Disciplining children isn’t the part of parenting that we look forward to, but it needs to be done. Sometimes it’s difficult to find the balance between being stern and teaching them a lesson while remaining effective without being unreasonable. Every parent wants their child to live a happy, enjoyable life, but at the same time, kids need to learn important lessons.
Children with attention deficit hyperactivity disorder (ADHD) are even harder to discipline because of the effects of the disorder. ADHD/ADD children have a hard time listening and engaging because they are easily distracted. Even though this may seem like a frustrating and challenging task, don’t give up. There is a light at the end of this tunnel and with our discipline tips, you can avoid having your own temper tantrum.
What to Avoid When Disciplining
Losing Your Temper
As parents, you are the role model that sets the example for your children. If they see you losing your temper or screaming, they will see it as an acceptable way to behave and react to a situation. As much as possible, try to stay positive and calm, yet firm.
Instead of responding to bad behavior with, “Don’t do that,” parents need to have a clear response about what not to do. For example, “Please don’t interrupt your siblings when they are having a conversation. Wait until they are finished to say something.” This teaches your child desirable behaviors instead of simply informing them that their behavior is inappropriate.
Not Following Through
Children pick up on our behavior and are smarter than we think. When parents don’t establish boundaries and follow through with consequences for inappropriate or undesirable behavior, children remember the lack of follow through and take advantage of the situation. When they learn consequences are not strictly enforced, they begin tuning their parents out, because they know whatever their parents may say, they won’t actually follow through.
What To Do When Disciplining
Consistent Level of Discipline
Working together with your spouse or other family members is paramount to providing a consistent level of discipline. Children take notice when their parents are united. When they see any cracks in agreement on drawing boundaries or delivering consequences, they see it as an opportunity to test limits, play both sides, and misbehave.

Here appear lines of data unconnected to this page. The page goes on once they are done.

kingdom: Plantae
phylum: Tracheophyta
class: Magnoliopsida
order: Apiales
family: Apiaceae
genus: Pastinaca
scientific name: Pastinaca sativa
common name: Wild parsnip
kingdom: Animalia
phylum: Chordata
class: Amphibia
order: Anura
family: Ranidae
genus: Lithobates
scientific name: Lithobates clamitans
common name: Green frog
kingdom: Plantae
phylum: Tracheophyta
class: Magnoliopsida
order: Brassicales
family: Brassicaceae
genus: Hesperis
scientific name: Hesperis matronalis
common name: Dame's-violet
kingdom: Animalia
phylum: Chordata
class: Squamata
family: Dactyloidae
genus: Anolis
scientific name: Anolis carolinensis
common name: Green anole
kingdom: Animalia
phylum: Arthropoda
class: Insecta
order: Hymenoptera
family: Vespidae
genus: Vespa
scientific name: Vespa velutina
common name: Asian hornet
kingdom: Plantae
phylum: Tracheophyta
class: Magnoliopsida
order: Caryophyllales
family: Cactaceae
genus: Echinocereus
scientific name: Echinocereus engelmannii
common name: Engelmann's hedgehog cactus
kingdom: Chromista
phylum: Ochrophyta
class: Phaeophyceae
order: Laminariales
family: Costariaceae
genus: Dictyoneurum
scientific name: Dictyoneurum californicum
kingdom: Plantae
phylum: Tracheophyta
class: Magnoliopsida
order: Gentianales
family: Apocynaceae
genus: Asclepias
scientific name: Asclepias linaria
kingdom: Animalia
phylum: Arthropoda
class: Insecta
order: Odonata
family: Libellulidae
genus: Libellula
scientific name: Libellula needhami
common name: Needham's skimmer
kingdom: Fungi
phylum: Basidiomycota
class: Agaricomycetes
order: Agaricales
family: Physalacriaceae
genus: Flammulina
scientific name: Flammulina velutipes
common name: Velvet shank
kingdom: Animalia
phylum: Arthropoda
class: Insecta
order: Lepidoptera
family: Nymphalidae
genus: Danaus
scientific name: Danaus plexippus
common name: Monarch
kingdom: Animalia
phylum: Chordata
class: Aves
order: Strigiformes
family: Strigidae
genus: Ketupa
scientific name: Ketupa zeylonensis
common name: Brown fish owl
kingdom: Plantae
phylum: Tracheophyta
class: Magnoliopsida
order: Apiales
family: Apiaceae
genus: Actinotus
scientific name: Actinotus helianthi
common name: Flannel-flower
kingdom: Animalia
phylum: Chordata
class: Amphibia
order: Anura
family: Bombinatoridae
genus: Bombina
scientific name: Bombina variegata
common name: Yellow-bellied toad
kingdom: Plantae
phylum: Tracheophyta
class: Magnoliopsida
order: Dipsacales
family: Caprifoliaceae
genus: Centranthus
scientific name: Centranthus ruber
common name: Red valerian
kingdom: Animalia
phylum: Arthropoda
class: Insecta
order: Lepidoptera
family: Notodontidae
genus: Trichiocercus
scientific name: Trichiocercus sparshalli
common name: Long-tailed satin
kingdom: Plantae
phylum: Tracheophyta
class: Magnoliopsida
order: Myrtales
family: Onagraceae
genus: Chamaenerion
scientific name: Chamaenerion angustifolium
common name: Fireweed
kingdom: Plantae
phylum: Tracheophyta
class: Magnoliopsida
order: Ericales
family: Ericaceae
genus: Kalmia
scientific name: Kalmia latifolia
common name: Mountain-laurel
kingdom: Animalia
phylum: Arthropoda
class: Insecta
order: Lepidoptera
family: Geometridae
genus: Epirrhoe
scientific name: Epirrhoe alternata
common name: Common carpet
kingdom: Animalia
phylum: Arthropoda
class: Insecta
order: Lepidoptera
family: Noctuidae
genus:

Use “When/Then” Statements
These statements help to encourage good behavior with a reward system. For example, if they ask permission to do something, you can respond with “Yes, when you finish doing your homework, then you can go play video games.” It’s important to use this statement before doing what you asked and that the reward is given immediately after the chore is completed – especially for younger children.
Accept the Imperfections
Children are going to misbehave. Tantrums are going to happen and children are sometimes going to make bad behavior choices. The important thing is how you react. Once you accept that chaos comes with the territory, especially in an ADHD household, you will be better able to remain calm and proactive when disciplining your children.
These tips will not only improve your relationship with your ADHD child but allow both of you and your child to learn from one another. Learn from your own mistakes, adjust, and be patient. Discipline doesn’t have to result in your own temper tantrum.Done properly, it will encourage your child to make good decisions and behave respectfully.